There was a moment of hesitation. I was looking through photos with someone who had turned into an acquaintance, who at the time I held onto dear life. I saw the me that so desperately believed that this was who I was going to grow old with and introduce my children to because that was the easiest thing to do when you don’t know what else you want. I wanted to forget the reality of impermanence but I couldn’t let go, because that girl in the photos was also me.
Part 3: Recording
Technology has made it impossible to forget. Even when my first phone hit the fan and sent years of middle school memories into the void, I still had my nine year old diary that contained my thoughts from third to twelfth grade. I had my crusty Dell computer that contained my anime scribbles and screenshots and occasional photos I imported. I had an overflowing, fistful of memories that I didn’t know what to do with.
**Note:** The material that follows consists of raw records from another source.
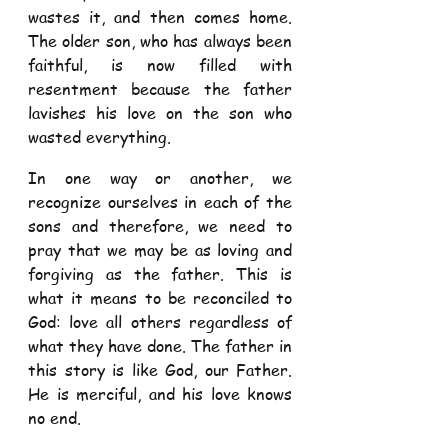
wastes it, and then comes home. 
The older son, who has always been 
faithful, is now filled with 
resentment because the father 
lavishes his love on the son who 
wasted everything. 
In one way or another, we 
recognize ourselves in each of the 
sons and therefore, we need to 
pray that we may be as loving and 
forgiving as the father. This is 
what it means to be reconciled to 
God: love all others regardless of 
what they have done. The father in 
this story is like God, our Father. 
He is merciful, and his love knows 
no end.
People say reflection and remembering are important, and I partially agree. It helps me realize my growth, and how far I’ve come since the worst of it. But also in the rut of worst, it drags me down further, back to times when things were better and I didn’t feel awful.
Yet, I won’t always have time to go through old photos, the world moves too fast to warrant remembering. And nowadays a part of me is more inclined to forget. There’s a part of me that wants to take my fistful of memories and toss them into the sun. I don’t want to remember anymore, let me build a time capsule of select things and throw them away. Let me archive my life so it's meticulously remembered the way I want it to be for my future selves. I want to record myself in a way that every second remembering isn’t one plagued with a sense of loss of innocence, no, I don’t want to remember like that. I don’t want to remember every second of my life and cling onto moments in a clenched grip. I want to remember brief respites of joy and sadness but not have it ooze into a meaningless soup of forgotten thoughts.